━━━ Source passage

Now that you’ve got your Achtung Camper Campervan or Motorhome, the question prevails – how do you camp responsibly? Camping is a favoured pastime for Australians and one that grew in popularity both during and post-COVID 19 entering our worlds, but it is vital that we embrace this activity with respect and accountability.
Camping should be done in a way that avoids long-term damage and ultimately protects our environment.
Here are a few things to keep in mind once you are out there.
Be aware of other campers and keep the volume down. Everyone enjoys playing their favourite tunes on holiday, but what you like may not be in sync with others within earshot. Most parks or hosts have a designated quiet time, which is usually from 10 pm to 6 am.
Take note that you are camping amongst other people and be considerate. They too are here to enjoy themselves, relax and reconnect with nature. If you like to fly a drone then follow the regulations such as no flying over people, flying at least 30 metres away from people and only flying one drone at a time.
It’s a no-brainer really! Clean up after yourself, leave no trace and dispose of any rubbish responsibly. Most likely another family of campers will be set up after you and they do not need to start their holiday picking up after previous holidaymakers.
Set up camp in designated areas, or camp on hardened ground. Avoid soft soil or fragile vegetation. If you are hiking stay on tracks, avoid creating new tracks and refrain from breaking branches off trees.
This is the second stage of rubbish which includes disposing of grey water (kitchen and shower water) and toilet waste in designated dump stations. Bookmark dumppoints.com to locate these facilities easily.

━━━━━━

■ **Actions to take**:
A – According to the camping guide, when do most parks or hosts usually set their designated quiet time?
B – Please turn the paragraph of the camping guide that begins "Take note that you are camping amongst other people" into a short list, keeping its main facts.
C – Carry on the camping guide from the point where it ends.

━━━ Provided records

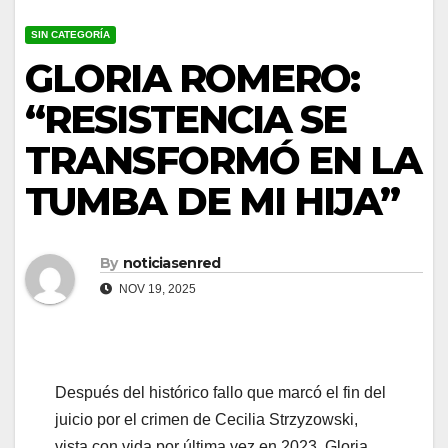
SIN CATEGORÍA
GLORIA ROMERO:
“RESISTENCIA SE
TRANSFORMÓ EN LA
TUMBA DE MI HIJA”
By
noticiasenred
NOV 19, 2025
Después del histórico fallo que marcó el fin del
juicio por el crimen de Cecilia Strzyzowski,
vista con vida por última vez en 2023, Gloria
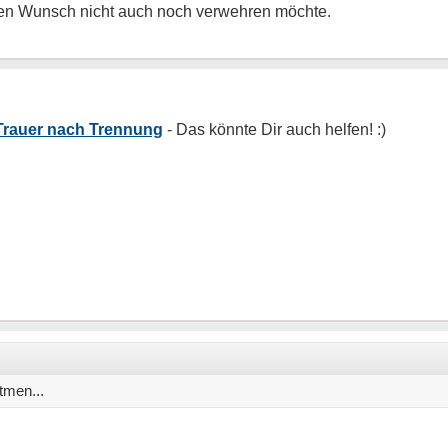
 den Wunsch nicht auch noch verwehren möchte.
Trauer nach Trennung
tmen...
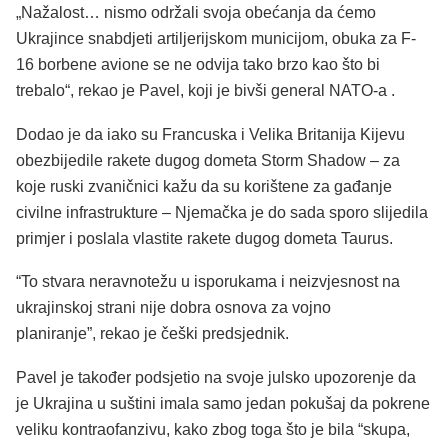
„Nažalost… nismo održali svoja obećanja da ćemo
Ukrajince snabdjeti artiljerijskom municijom, obuka za F-
16 borbene avione se ne odvija tako brzo kao što bi
trebalo“, rekao je Pavel, koji je bivši general NATO-a .
Dodao je da iako su Francuska i Velika Britanija Kijevu
obezbijedile rakete dugog dometa Storm Shadow – za
koje ruski zvaničnici kažu da su korištene za gađanje
civilne infrastrukture – Njemačka je do sada sporo slijedila
primjer i poslala vlastite rakete dugog dometa Taurus.
“To stvara neravnotežu u isporukama i neizvjesnost na
ukrajinskoj strani nije dobra osnova za vojno
planiranje”, rekao je češki predsjednik.
Pavel je također podsjetio na svoje julsko upozorenje da
je Ukrajina u suštini imala samo jedan pokušaj da pokrene
veliku kontraofanzivu, kako zbog toga što je bila “skupa,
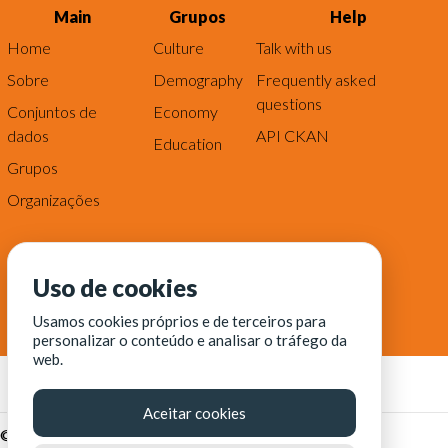
Main
Grupos
Help
Home
Culture
Talk with us
Sobre
Demography
Frequently asked
questions
Conjuntos de
Economy
dados
API CKAN
Education
Grupos
Organizações
Uso de cookies
Usamos cookies próprios e de terceiros para
personalizar o conteúdo e analisar o tráfego da
web.
Aceitar cookies
© Fortaleza Digital || CITINOVA - Fundação de Ciência,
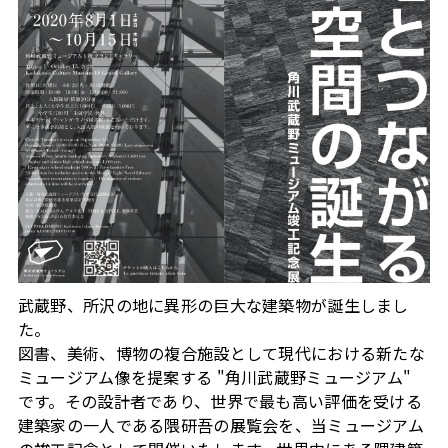
武蔵野、所沢の地に異形の巨大な建築物が誕生しまし
た。
図書、美術、博物の複合施設として現代における新たな
ミュージアム像を提案する "角川武蔵野ミュージアム"
です。その設計者であり、世界で最も高い評価を受ける
建築家の一人である隈研吾の展覧会を、当ミュージアム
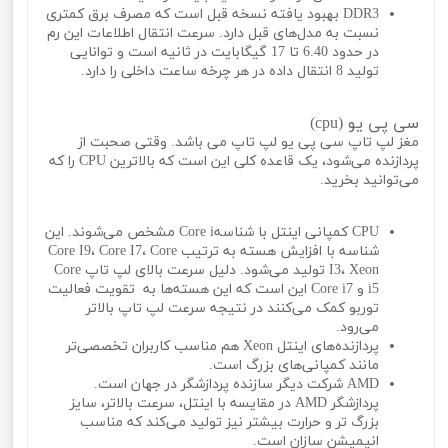
DDR3 بهبود یافته نسخه قبل است که مصرف برق کمتری
نسبت به مدل‌های قبل دارد. سرعت انتقال اطلاعات این رم
در حدود 6.40 تا 17 گیگابایت در ثانیه است و توانایی
تولید 8 انتقال داده در هر چرخه ساعت داخلی را دارد.
سی پی یو (cpu)
مغز لپ تاپ سی پی یو لپ تاپ می باشد. وقتی صحبت از
پردازنده می‌شود، یک قاعده کلی این است که بالاترین CPU را که
می‌توانید بخرید.
CPU کمپانی اینتل با شناسهCore i مشخص می‌شوند. این
شناسه با افزایش هسته به ترتیب Core I9، Core I7، Core
I3، Xeon تولید می‌شود. دلیل سرعت بالای لپ تاپ Core
i5 و Core i7 این است که این هسته‌ها به تقویت فعالیت
توربو کمک می‌کنند در نتیجه سرعت لپ تاپ بالاتر
می‌رود.
پردازنده‌های اینتل Xeon هم مناسب کاربران تخصصی‌تر
مانند کمپانی‌های بزرگ است.
AMD شرکت دیگر سازنده پردازشگر در جهان است.
پردازشگر AMD در مقایسه با اینتل، سرعت بالاتر، سایز
بزرگ تر و حرارت بیشتر نیز تولید می‌کند که مناسب
انیمیشن سازان است.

━━━━━━

■ **Task results**:
A – Usually from 10 pm to 6 am.

B –
- You are camping among other people, so be considerate.
- They are also there to enjoy themselves, relax and reconnect with nature.
- If you fly a drone, follow the regulations: don't fly over people, stay at least 30 meters away from people, and fly only one drone at a time.

C –
Avoid petting or feeding any local critters. It is tempting, but animals should not eat human food as it may upset their stomachs or transfer diseases. If you do spot an animal in the wild, give them space as you are in its habitat. Some species adapt readily to humans and resume normal behaviour, whilst others will abandon their young or flee specific areas that are crucial to their survival. If you have your own pet with you, keep them on a leash.
LEAVE WHAT YOU FIND
If everyone walked away with the objects they found, there would be nothing left for the next camper to discover such as fossils, feathers, plants, rocks, shells and more. Particularly, never touch Aboriginal rock art. If you do turn over rocks to unearth hidden gems, remember to return them to their natural state.
Firstly, be sure you are permitted to light a fire where you are camping and check for current fire bans. Pack your own kindling and firewood, dead wood in the area is most likely the habitat of local wildlife. Create a fire ring or build a fire on a previous site, never leave it unattended and ensure it is completely out by pouring water on it.
AVOID POPULAR AREAS
Popular camping spots are hot spots for a reason, but overuse can have a negative effect on the environment. It’s worth sometimes giving a place a miss, visiting at off-peak times or trying somewhere different like a national park or a free camp spot.